- Texte à étudier
****
En ce sens, le gouvernement aurait dû impliquer les Déné Tha dans la mise en place du processus d’évaluation. Malheureusement, écrit le juge, « Le gouvernement du Canada n’a fait aucun effort pour consulter les Déné Tha » et ce malgré la volonté des Premières nations de participer à l’élaboration du processus. En conséquence, le juge Phelan donne 120 jours aux parties pour arriver à un terrain d’entente, après quoi, en l’absence d’un règlement à l’amiable, la Cour émettra une ordonnance formelle. En attendant, toutes les audiences publiques susceptibles de concerner le territoire Déné Tha devront être suspendues.
Le juge Phelan ne recommande pas « immédiatement » la mise en place d’un nouveau processus d’évaluation qui inclurait les Déné Tha, mais prévient que « la nécessité de recommencer depuis le début » pourrait éventuellement s’imposer.
Ce jugement a réjouit les Premières nations Déné Tha qui, depuis le début du processus d’audiences publiques, se sont montrés très réfractaires au pipeline. « Nous sommes heureux que la Cour ait pris le parti de la défense de nos droits autochtones et de nos droits de Traité et qu’elle tienne le gouvernement responsable », commente le grand chef Déné Tha, James Ahannassay. Le chef dit espérer que ce jugement incitera le gouvernement fédéral à engager des négociations avec son peuple pour arriver à un éventuel règlement de leurs revendications territoriales.
Le principal promoteur du projet, Imperial Oil, la division canadienne de la géante texane Exxon Mobil, réserve ses commentaires jusqu’à ce que la compagnie aient pris une connaissance plus approfondie de la décision de la Cour fédérale. Suite au jugement, la valeur de l’action d’Imperial a chuté de 1,24 $.
Audiences annulées
Dans une lettre émise le lendemain du jugement, le président de la Commission d’examen conjoint, Robert Hornal, annonce que certaines séances d’audiences publiques sont suspendues suite au jugement. Ainsi l’audience prévue aujourd’hui à Inuvik portant sur l’impact du projet sur la chasse, la pêche et la cueillette a été entièrement annulée. Il n’est cependant pas question pour l’instant de suspendre le processus en entier. Les séances qui ne portent pas sur des sujets susceptibles d’interférer avec les droits des Déné Tha se déroulent comme avant. Par exemple cette semaine, une séance portant sur l’impact du projet sur le Refuge d’oiseaux de l’île Kendall, situé au nord d’Inuvik, a eu lieu comme prévu.
****
- Extraits des fiches

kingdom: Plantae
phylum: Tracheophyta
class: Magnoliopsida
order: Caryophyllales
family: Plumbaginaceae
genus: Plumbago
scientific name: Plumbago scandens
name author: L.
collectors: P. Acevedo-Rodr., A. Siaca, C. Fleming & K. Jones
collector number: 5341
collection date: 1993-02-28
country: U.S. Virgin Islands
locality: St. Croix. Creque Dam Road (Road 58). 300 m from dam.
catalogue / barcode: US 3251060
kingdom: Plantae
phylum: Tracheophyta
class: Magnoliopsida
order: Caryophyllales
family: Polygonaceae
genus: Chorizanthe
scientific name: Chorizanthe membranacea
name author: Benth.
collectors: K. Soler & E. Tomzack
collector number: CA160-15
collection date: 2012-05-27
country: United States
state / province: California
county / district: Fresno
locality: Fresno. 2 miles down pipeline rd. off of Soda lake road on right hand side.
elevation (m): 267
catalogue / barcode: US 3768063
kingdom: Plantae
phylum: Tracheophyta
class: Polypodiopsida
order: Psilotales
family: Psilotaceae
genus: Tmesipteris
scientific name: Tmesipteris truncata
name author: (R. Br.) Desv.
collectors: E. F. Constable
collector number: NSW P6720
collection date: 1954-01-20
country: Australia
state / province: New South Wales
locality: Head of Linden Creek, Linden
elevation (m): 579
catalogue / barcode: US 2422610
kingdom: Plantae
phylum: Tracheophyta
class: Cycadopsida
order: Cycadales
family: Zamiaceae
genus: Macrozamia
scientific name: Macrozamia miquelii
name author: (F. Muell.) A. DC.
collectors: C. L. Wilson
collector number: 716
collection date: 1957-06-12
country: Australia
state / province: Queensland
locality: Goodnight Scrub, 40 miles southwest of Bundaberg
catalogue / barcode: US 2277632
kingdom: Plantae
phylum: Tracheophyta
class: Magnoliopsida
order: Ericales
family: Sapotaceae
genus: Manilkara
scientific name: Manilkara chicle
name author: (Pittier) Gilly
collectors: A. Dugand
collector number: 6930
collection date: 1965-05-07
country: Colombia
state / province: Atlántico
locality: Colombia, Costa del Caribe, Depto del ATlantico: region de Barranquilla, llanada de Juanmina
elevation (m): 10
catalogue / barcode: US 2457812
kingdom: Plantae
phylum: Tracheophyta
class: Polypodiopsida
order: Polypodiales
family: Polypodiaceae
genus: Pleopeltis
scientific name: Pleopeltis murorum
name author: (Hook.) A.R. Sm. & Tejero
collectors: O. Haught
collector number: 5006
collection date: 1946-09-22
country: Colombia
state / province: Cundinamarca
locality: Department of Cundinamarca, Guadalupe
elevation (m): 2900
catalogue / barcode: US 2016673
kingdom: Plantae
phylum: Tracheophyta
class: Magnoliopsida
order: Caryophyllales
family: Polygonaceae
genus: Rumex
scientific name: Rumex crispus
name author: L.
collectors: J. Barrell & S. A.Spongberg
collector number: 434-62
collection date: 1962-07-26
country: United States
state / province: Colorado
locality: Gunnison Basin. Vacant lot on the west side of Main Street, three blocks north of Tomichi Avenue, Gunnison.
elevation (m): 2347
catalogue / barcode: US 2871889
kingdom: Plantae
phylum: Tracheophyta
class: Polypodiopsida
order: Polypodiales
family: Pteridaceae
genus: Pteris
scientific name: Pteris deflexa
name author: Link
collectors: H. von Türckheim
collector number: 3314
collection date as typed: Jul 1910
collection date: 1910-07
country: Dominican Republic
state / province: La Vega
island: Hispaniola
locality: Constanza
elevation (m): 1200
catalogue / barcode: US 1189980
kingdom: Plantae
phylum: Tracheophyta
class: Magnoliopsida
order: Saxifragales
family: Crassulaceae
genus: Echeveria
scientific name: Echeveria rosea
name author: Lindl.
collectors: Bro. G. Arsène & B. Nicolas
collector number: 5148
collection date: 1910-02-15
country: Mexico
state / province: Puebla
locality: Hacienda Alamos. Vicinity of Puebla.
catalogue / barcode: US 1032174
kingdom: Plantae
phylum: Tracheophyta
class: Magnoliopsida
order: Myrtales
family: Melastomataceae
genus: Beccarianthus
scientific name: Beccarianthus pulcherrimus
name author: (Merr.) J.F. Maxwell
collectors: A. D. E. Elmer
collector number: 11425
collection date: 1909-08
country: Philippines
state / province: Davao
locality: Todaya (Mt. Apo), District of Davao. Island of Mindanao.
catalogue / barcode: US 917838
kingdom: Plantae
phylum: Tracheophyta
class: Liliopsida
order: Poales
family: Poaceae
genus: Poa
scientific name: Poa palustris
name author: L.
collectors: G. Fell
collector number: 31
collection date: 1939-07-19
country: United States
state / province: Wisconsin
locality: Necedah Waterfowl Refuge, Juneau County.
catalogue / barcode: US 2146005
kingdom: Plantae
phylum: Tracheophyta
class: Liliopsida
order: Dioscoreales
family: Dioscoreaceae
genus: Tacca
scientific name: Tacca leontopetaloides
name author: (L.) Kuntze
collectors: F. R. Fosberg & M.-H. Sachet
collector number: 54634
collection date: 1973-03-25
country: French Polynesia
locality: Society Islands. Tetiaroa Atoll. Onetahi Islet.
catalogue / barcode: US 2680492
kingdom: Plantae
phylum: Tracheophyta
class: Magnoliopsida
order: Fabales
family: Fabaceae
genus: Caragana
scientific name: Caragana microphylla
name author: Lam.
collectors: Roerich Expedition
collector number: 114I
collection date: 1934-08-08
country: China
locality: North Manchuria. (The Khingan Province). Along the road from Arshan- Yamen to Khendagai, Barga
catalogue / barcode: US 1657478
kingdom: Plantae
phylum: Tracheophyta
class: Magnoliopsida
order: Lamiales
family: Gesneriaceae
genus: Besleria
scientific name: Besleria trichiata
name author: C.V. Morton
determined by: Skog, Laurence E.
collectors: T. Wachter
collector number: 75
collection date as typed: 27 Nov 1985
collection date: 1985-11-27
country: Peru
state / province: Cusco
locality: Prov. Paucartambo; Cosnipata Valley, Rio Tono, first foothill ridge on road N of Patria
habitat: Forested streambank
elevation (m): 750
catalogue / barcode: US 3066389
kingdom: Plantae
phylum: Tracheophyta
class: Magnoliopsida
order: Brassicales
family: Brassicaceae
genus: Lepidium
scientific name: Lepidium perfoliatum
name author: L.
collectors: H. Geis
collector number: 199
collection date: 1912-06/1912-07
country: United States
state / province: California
****
- À compléter
1. Dans le texte sur les Déné Tha, reprenez le passage qui s'ouvre sur les mots où figure « Audiences annulées » et se clôt sur « lieu comme prévu. », en y remplaçant « suspendues » par « interrompues ».
2. Poursuivez le texte sur les Déné Tha après sa dernière phrase.

- Réponses aux exercices
1.
Audiences annulées
Dans une lettre émise le lendemain du jugement, le président de la Commission d’examen conjoint, Robert Hornal, annonce que certaines séances d’audiences publiques sont interrompues suite au jugement. Ainsi l’audience prévue aujourd’hui à Inuvik portant sur l’impact du projet sur la chasse, la pêche et la cueillette a été entièrement annulée. Il n’est cependant pas question pour l’instant de suspendre le processus en entier. Les séances qui ne portent pas sur des sujets susceptibles d’interférer avec les droits des Déné Tha se déroulent comme avant. Par exemple cette semaine, une séance portant sur l’impact du projet sur le Refuge d’oiseaux de l’île Kendall, situé au nord d’Inuvik, a eu lieu comme prévu.

2.
La liste complète des séances affectées par le jugement Phelan n’a pas encore été déterminée et la Commission d’examen conjoint n’a pas annoncé de nouveau délai pour la conclusion des audiences qui est toujours prévue pour avril 2007. « La Commission jaugera minutieusement le restant de l’horaire d’audiences à la lumière de la décision du juge Phelan et émettra davantage de détails sur les modifications à l’horaire à une date ultérieure », écrit Robert Hornal.
L’Office national de l’énergie qui tient des audiences parallèles à celles de la Commission d’examen conjoint, n’a jusqu’à présent pas émis de réaction au jugement. Il est toujours prévu que la dernière séance d’audiences de l’Office national de l’énergie ait lieu le 15 décembre 2006, à Inuvik.
Deh Cho
En 2004, les Premières nations du Deh Cho, dont le territoire se trouve immédiatement au Nord de celui des Déné Tha et comprend à peu près 40 % du trajet proposé pour le pipeline, avaient intenté un recours similaire contre le gouvernement du Canada. Également sans revendications territoriales réglées, les Deh Cho accusaient le gouvernement de ne pas les avoir dûment consultés dans l’élaboration du processus de révision.
En juin 2005, les Deh Cho s’étaient entendus hors cour avec le gouvernement fédéral. Contre la somme de 31 millions de dollars, les premières nations acceptaient de lever leurs accusations.